Colstrope – 1 mile, ascent 347ft, max. elevation 520ft
One of many steep climbs on the eastern slopes of the Hambleden Valley and very similar to its Old Luxter’s twin on the opposite side of the valley. The gradual climb starts just after you leave the road with a short kick just afterwards, but the sting in the tail comes nearer the top. Lots of tree cover so it’s head down and keep pedalling until you reach the phone box.
Kop Hill – 0.7 miles, ascent 324ft, max. elevation 805ft
At just over 1km and 100m of ascent in new money this is very much a just grin and bear it climb. Remember to save a little something though as the steepest section comes right at the top. The sign says 10% but that’s obviously an average gradient over the full length, it’s much more than that in parts. This was also a King of the Mountains stage in the 2014 Friends Life Tour of Britain.

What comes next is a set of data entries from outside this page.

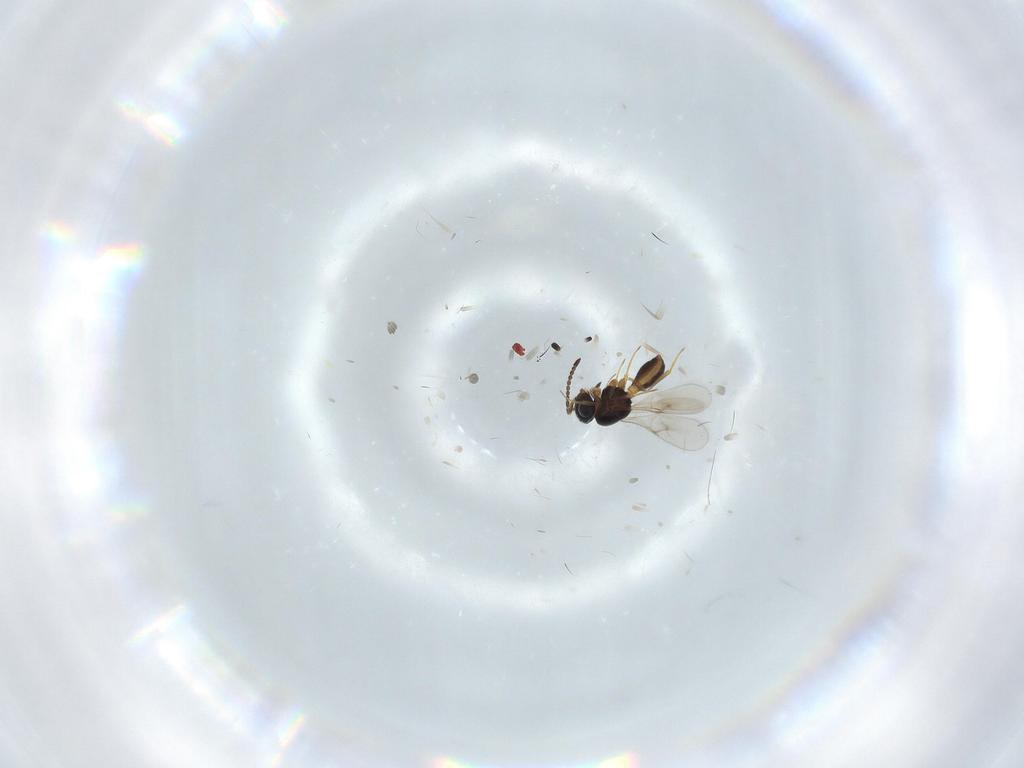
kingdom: Animalia
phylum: Arthropoda
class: Insecta
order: Hymenoptera
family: Scelionidae
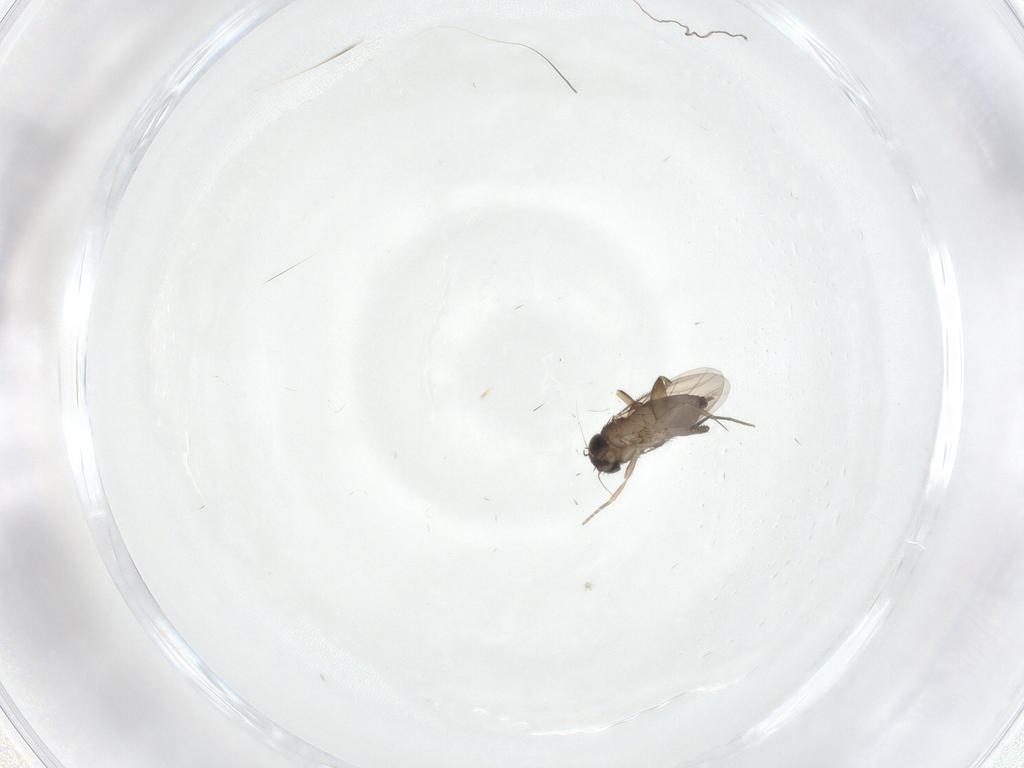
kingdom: Animalia
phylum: Arthropoda
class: Insecta
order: Diptera
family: Phoridae
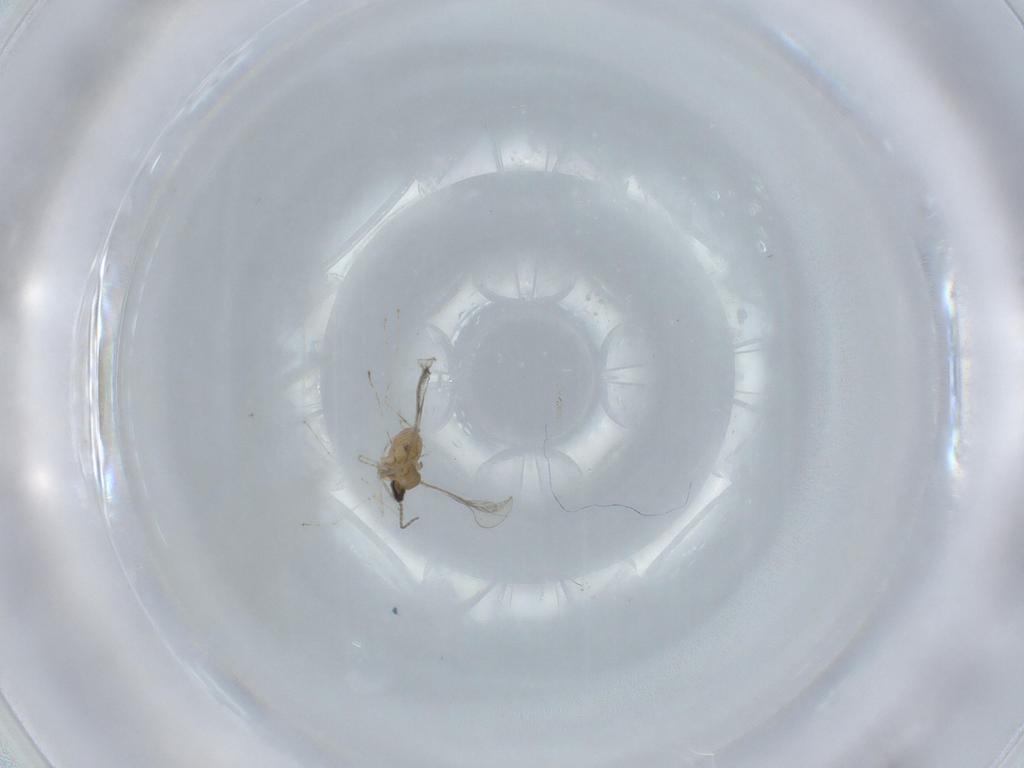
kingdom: Animalia
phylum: Arthropoda
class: Insecta
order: Diptera
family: Cecidomyiidae
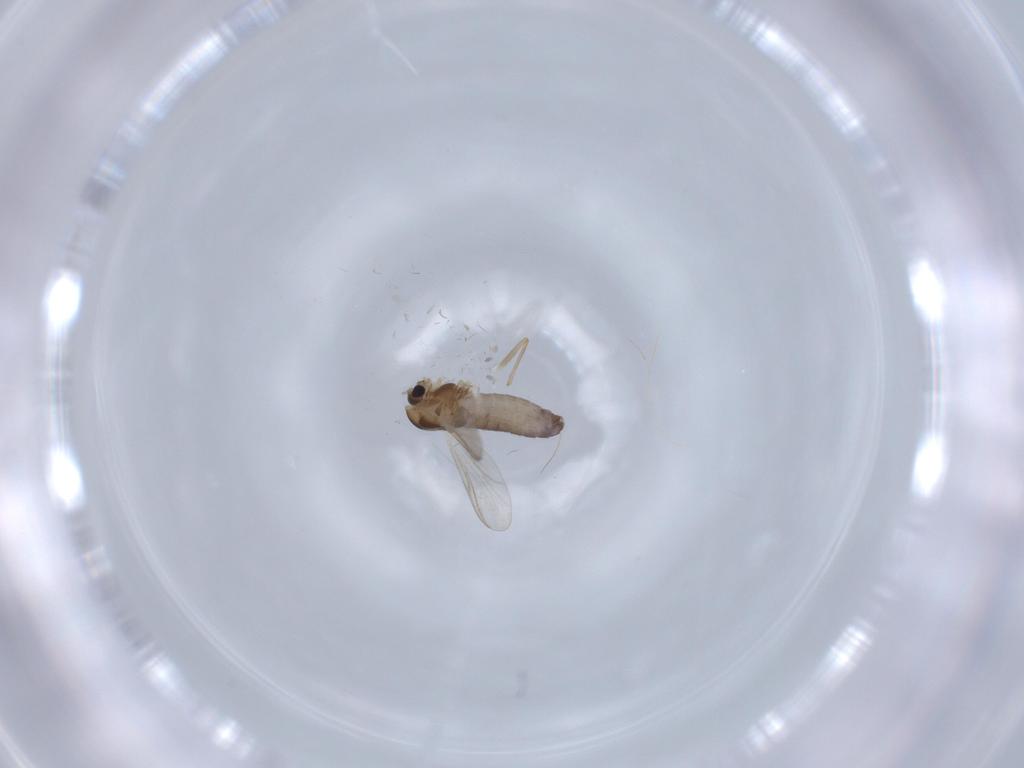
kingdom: Animalia
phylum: Arthropoda
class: Insecta
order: Diptera
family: Chironomidae
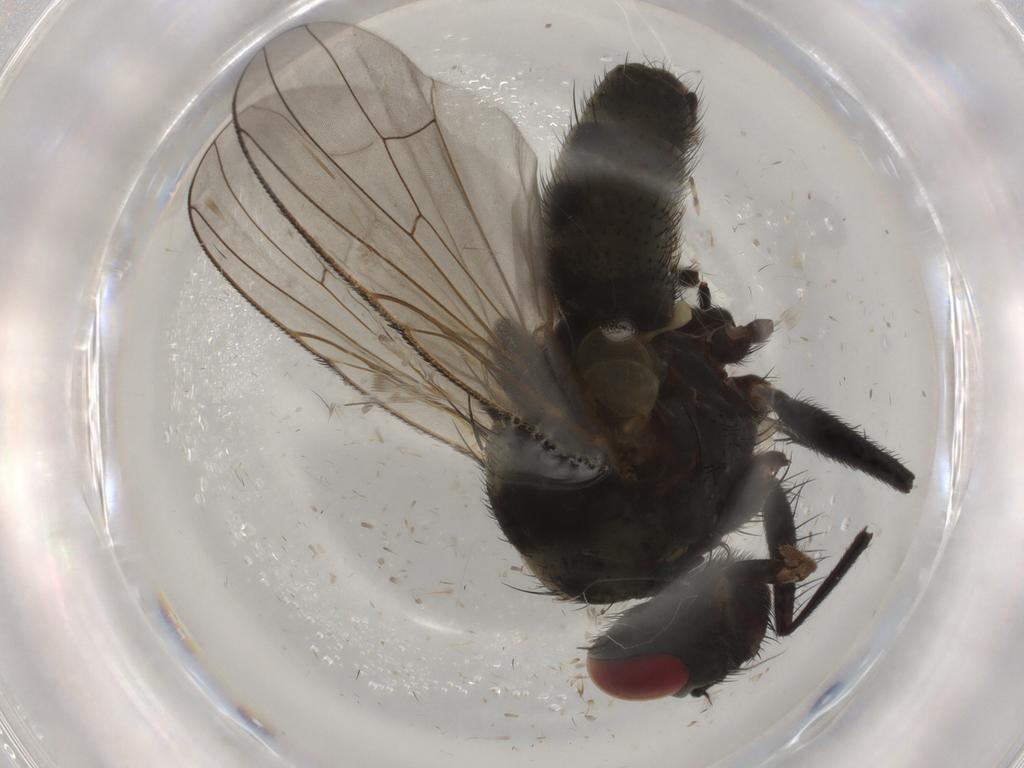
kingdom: Animalia
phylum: Arthropoda
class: Insecta
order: Diptera
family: Muscidae
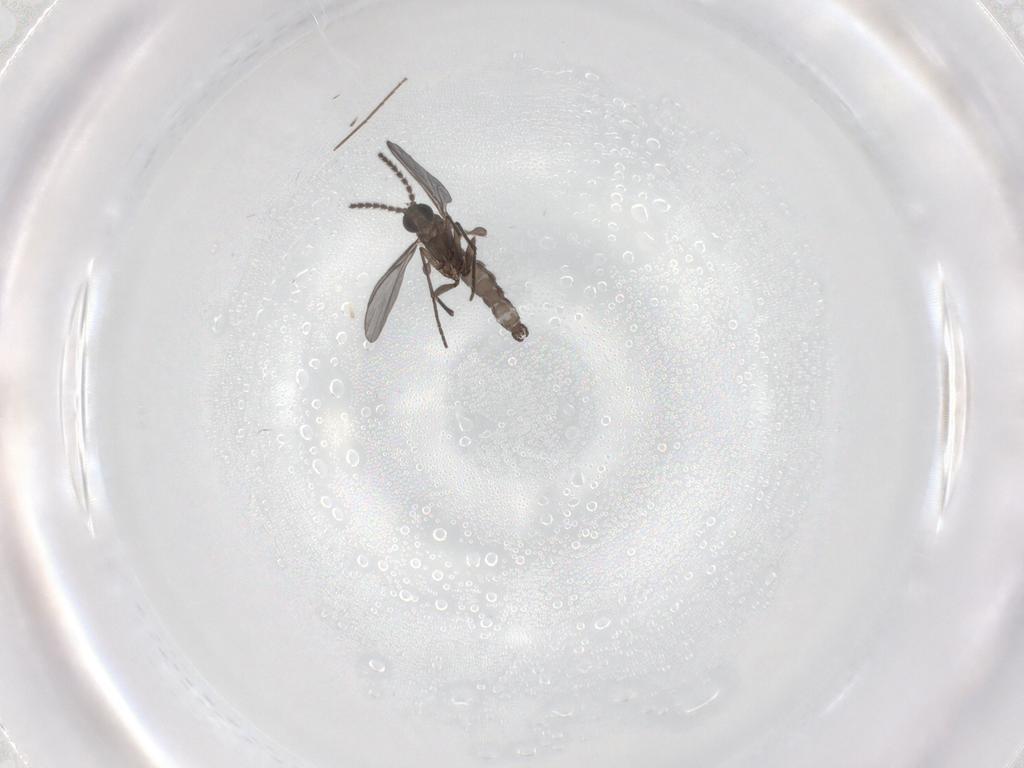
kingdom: Animalia
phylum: Arthropoda
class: Insecta
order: Diptera
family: Chironomidae
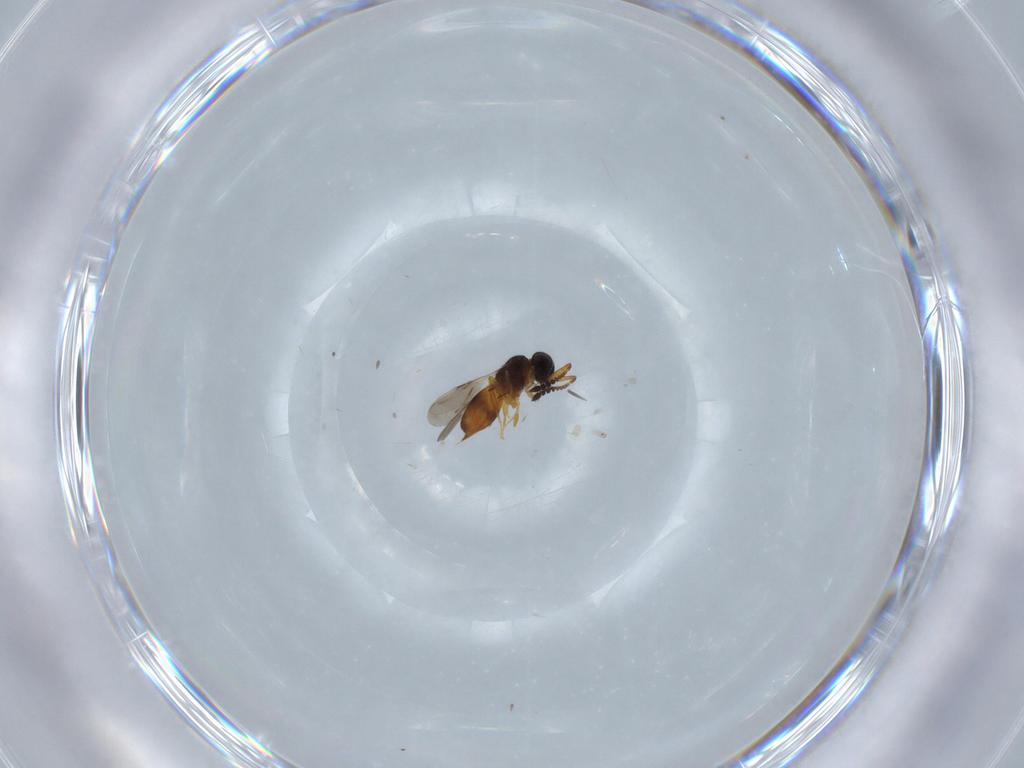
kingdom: Animalia
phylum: Arthropoda
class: Insecta
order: Hymenoptera
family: Ceraphronidae
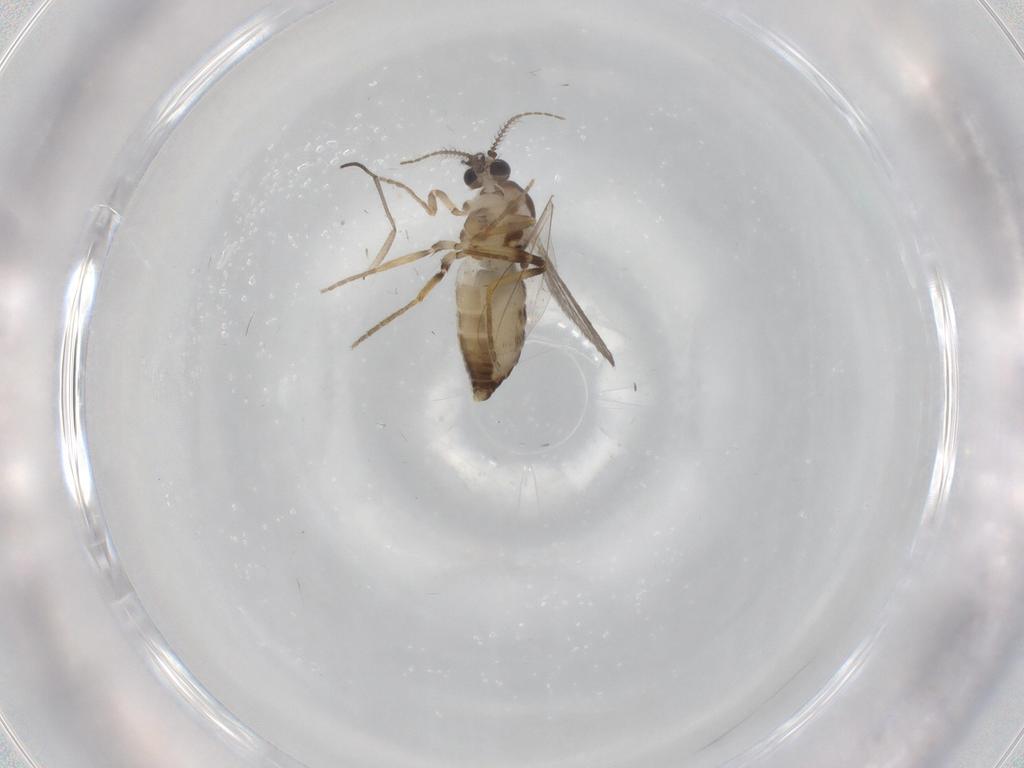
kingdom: Animalia
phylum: Arthropoda
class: Insecta
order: Diptera
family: Ceratopogonidae
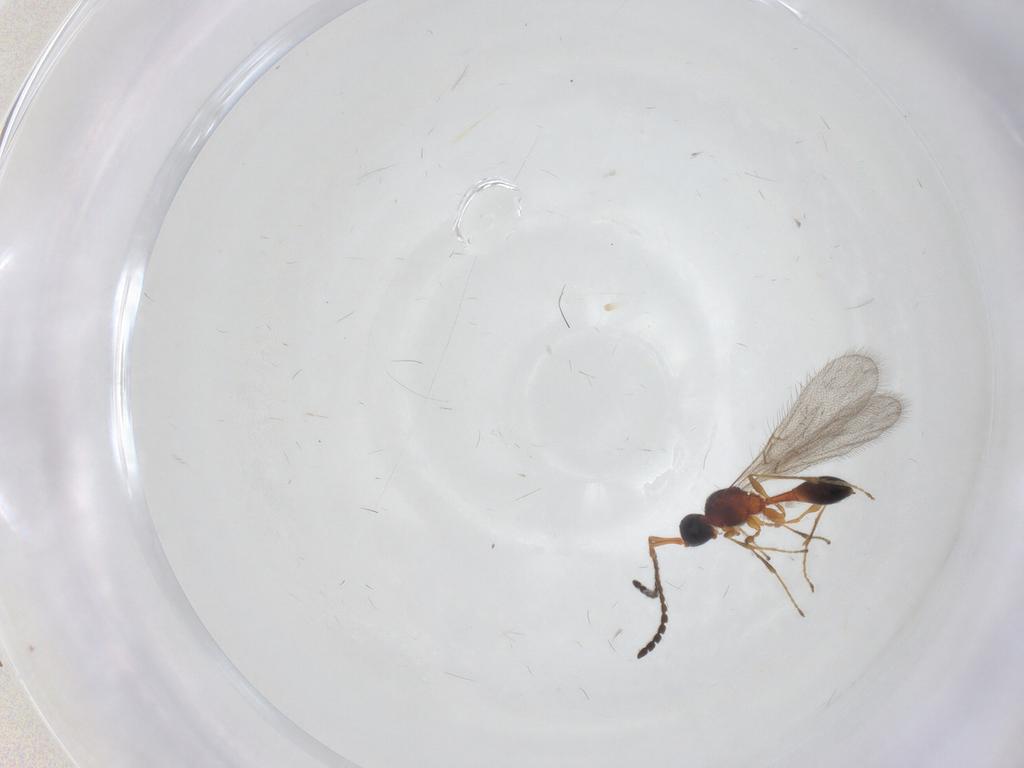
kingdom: Animalia
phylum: Arthropoda
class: Insecta
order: Hymenoptera
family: Diapriidae
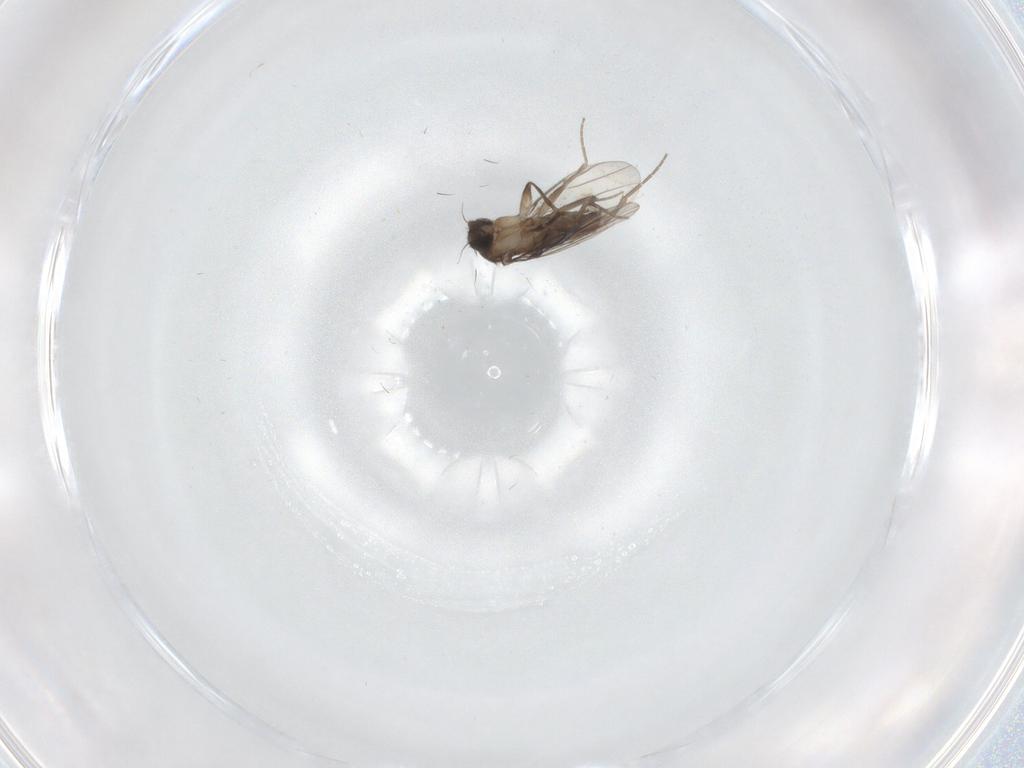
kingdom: Animalia
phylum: Arthropoda
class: Insecta
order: Diptera
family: Phoridae
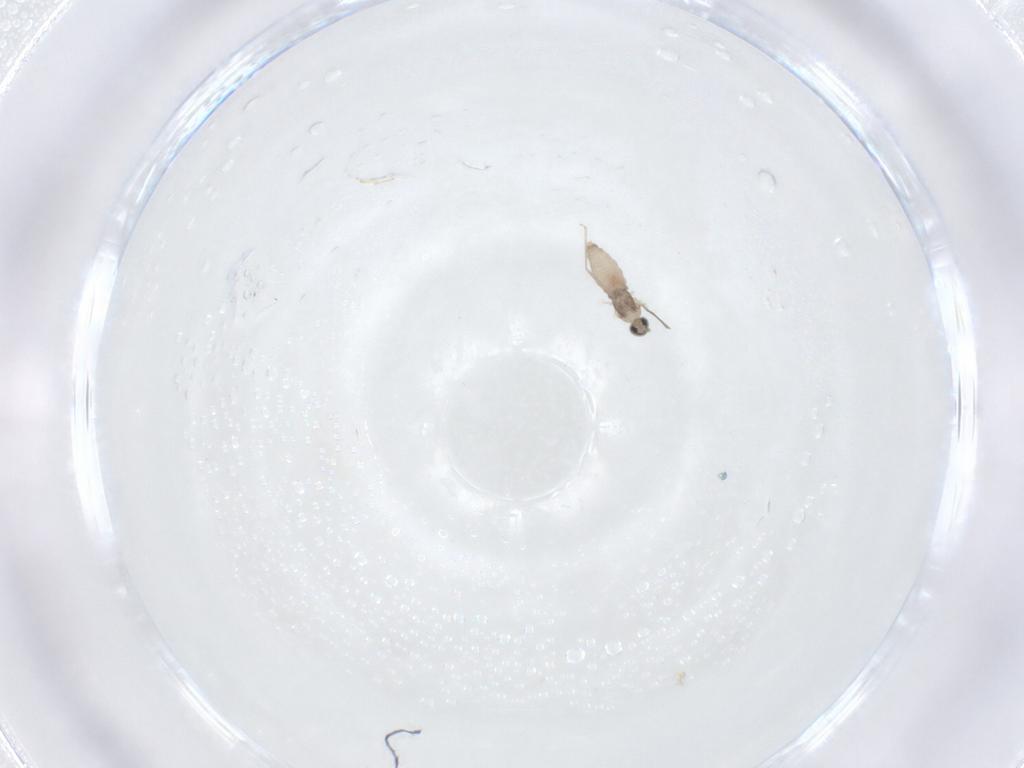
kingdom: Animalia
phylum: Arthropoda
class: Insecta
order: Diptera
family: Cecidomyiidae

Luxters, Dudley Lane – 0.63 miles, ascent 311ft, max. elevation 536ft
The Hambleden Valley is steep on both sides, once you’re in it there’s no easy way out. It’s a fairly constant steep gradient from the valley road but at least the Chiltern Valley Vineyard greets you at the top. It’s an open climb but don’t be fooled into thinking you can see the top! After the winery Dudley Lane continues to climb at a steadier rate, topping out at just over 600ft.
Radnage Lane – 0.96 miles, ascent 290ft, max. elevation 740ft
Just one way to climb out of Radnage up to Bledlow Ridge – the clue is in the name on that one. A little blip to get over, then it ramps up, and just as you think it can’t get any worse, you turn the corner and it ramps up again to reach the top of the narrow Bledlow Ridge.
Lower Assendon – 0.54 miles, ascent 258ft, max. elevation 426ft
The flat run out on the Fair Mile from Henley-on-Thames comes to an abrupt end when you take a right off the B480 and start this climb. The lower section is a good warm up for the surprise around the corner. By the time you reach here you’re almost on top of the ridge that then meanders along quiet lanes for many more miles.
The Hale – 0.74 miles, ascent 254ft, max. elevation 775ft
Possibly one of the sneakiest climbs we’ve come across and definitely caught us off guard when we stumbled upon it one day. The long drag out of Wendover gradually starts to go up and up and up and then, just when you think it can’t get any worse, you turn the corner at the top and are faced with the steepest section of all. Sneaky!